There are so many dishes that come to mind when we think about Thanksgiving: mashed potatoes, stuffing, pie, and of course, the turkey. But what makes all of these dishes sing is the brightness and tang of the cranberry sauce. Whether you prefer your cranberries in a chunky relish or secretly love the can-shaped loaf of jelly, try making a homemade cranberry dish for your feast this year.
In trying to find a great recipe to showcase our in-season organic cranberries, we couldn’t pick just one! Read on for a thick Cranberry Sauce with maple syrup, classic Cranberry Jelly (just like the canned, but without high fructose corn syrup), and Persimmon-Cranberry Sauce with fresh rosemary.
No-Sugar Cranberry Sauce
(adapted from The Pioneer Woman)
- 1.5 bag Cranberries
- 1 cup Juice (Cranberry, Orange, Apple Cider, or any other Juice Combination)
- 1 cup Pure Maple Syrup (not Pancake Syrup!)
- 3 tbsp Orange or Lemon zest
Simply wash cranberries and combine all ingredients in a heavy saucepan. Bring to a boil and stir regularly until cranberries burst (listen for the pops). Reduce heat and simmer for 10 minutes until sauce is thick. Serve warm or chill in the refrigerator for up to a few days before serving.
Classic Cranberry Jelly
(adapted from Epicurious.com)
- 3 bags Cranberries, thawed if frozen
- 1.5 cups Sugar (substitute Maple Syrup or honey)
- 1 3/4 cups Cold Water
- 1 tbsp Unflavored Gelatin
Pour into a large fine-mesh sieve set over a 2-quart glass measure or a bowl and let stand until all juices have drained through, about 30 minutes. If necessary, press on solids until there is enough juice to measure 3 cups, then discard solids.
Stir together gelatin and 1/3 cup water and let stand 1 minute to soften. Bring 1 cup drained cranberry liquid to a simmer in a small saucepan, then add gelatin mixture and stir until just dissolved. Add gelatin mixture to remaining cranberry liquid and stir well. Pour cranberry sauce into lightly oiled mold and chill, covered with plastic wrap, until firmly set, at least 12 hours.

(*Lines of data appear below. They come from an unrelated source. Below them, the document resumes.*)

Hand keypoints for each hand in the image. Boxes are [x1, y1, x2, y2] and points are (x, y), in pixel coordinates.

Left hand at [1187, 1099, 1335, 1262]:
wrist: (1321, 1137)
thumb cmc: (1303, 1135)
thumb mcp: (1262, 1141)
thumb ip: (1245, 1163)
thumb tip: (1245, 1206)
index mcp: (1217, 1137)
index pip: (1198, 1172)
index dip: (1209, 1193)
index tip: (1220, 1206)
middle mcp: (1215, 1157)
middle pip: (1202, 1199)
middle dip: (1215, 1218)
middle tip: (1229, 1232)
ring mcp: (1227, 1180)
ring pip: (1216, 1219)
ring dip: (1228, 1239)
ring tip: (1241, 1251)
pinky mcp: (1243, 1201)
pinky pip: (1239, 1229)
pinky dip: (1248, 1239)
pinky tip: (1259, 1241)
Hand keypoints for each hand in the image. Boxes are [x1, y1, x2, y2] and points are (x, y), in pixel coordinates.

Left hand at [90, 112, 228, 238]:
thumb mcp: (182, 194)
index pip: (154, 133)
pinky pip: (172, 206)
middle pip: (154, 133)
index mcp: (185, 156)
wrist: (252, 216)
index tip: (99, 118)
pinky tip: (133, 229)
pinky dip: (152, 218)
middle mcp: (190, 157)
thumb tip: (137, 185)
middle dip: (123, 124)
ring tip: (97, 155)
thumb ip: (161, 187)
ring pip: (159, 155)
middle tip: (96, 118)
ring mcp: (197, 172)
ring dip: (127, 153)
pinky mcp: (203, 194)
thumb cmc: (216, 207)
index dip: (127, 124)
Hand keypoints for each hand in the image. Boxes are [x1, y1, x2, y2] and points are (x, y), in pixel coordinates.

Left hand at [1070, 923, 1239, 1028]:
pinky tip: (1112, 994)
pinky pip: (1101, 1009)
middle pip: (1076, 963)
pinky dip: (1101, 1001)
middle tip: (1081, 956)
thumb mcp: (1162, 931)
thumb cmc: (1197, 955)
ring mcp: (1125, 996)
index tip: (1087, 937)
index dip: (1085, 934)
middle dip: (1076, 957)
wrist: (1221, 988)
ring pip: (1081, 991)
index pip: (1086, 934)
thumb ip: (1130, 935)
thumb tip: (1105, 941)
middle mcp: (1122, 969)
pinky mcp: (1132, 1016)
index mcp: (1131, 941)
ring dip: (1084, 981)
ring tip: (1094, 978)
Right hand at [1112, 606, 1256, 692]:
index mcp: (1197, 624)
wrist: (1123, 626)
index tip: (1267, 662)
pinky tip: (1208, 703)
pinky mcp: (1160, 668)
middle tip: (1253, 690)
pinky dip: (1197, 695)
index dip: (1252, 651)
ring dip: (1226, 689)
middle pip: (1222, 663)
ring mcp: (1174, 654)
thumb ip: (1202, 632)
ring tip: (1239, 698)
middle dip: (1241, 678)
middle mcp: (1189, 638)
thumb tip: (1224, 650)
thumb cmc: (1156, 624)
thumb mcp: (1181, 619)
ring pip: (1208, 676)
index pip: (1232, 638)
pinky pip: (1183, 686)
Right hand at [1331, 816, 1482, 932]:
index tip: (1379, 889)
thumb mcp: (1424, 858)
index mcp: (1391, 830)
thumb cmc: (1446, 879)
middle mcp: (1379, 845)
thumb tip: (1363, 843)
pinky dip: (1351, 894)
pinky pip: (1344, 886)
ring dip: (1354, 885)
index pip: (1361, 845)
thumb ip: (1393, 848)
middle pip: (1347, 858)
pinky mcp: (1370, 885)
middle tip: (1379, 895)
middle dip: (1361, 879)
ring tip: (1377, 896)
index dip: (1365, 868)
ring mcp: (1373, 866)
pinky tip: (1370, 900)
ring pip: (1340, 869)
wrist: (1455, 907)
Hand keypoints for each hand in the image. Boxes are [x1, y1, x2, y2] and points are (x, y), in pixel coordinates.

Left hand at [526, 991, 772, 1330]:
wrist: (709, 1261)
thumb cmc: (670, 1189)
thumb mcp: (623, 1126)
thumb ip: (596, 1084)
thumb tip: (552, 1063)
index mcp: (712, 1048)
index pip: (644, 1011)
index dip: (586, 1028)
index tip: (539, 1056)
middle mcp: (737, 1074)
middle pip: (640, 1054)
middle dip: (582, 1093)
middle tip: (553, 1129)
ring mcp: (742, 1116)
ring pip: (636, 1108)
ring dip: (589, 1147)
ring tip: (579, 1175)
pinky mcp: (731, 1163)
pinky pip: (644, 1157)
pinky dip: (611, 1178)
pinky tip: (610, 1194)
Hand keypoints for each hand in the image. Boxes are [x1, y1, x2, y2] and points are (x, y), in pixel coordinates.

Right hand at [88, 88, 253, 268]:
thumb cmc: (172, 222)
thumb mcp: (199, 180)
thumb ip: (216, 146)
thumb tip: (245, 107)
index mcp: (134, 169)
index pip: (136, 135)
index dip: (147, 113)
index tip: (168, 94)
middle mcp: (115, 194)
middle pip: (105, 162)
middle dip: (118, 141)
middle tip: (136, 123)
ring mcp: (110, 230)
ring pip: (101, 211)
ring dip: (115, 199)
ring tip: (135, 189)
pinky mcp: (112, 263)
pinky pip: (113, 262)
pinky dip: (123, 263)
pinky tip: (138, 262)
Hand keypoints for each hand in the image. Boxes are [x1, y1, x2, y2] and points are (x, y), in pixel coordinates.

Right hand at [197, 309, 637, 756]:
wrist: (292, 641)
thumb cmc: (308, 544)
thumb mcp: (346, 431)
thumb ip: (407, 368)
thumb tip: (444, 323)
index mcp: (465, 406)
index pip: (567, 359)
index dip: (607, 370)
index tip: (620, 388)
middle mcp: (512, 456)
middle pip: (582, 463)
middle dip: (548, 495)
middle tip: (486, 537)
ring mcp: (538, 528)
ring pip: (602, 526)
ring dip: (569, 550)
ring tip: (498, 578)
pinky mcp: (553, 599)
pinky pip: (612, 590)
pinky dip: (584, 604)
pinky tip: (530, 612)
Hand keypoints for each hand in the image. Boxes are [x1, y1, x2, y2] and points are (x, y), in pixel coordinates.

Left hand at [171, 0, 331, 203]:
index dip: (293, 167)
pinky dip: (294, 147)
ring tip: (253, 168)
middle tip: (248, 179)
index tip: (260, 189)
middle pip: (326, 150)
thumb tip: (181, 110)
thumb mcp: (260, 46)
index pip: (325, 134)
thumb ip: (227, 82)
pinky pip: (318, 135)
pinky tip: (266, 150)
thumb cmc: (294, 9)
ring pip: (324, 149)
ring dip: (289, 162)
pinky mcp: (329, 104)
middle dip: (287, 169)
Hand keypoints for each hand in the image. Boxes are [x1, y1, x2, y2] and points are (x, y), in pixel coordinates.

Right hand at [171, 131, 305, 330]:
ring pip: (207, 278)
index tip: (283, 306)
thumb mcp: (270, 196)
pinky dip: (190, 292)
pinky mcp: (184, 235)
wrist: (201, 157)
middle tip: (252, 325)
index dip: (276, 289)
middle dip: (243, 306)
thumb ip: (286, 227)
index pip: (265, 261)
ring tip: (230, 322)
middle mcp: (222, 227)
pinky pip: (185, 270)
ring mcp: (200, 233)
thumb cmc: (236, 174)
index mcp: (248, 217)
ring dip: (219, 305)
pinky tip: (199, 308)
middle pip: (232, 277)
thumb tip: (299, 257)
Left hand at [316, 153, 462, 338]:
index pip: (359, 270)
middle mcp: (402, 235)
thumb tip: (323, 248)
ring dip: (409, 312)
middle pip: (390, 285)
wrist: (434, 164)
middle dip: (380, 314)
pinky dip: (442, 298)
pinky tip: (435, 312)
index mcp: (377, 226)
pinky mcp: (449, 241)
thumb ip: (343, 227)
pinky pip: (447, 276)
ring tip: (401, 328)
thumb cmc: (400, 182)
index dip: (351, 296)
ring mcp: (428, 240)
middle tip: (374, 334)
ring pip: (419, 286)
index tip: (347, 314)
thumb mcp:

Persimmon-Cranberry Sauce w/Rosemary
- 1.5 bag Cranberries, rinsed and picked through
- juice from 4 Mandarin Oranges
- 1 tbsp fresh Rosemary, minced
- 3 ripe Persimmons, peeled and diced
- 2/3 – 3/4 cup sugar (depending on how sweet you like it, can substitute honey)
- 1/2 tsp kosher salt
Add all ingredients to a saucepan. Stir. Place pan over medium-high heat and bring to a boil. Lower heat to medium and cook for about 15 minutes or until the cranberries burst, stirring occasionally. Remove from heat and allow cranberry sauce to cool for at least 10 minutes before serving.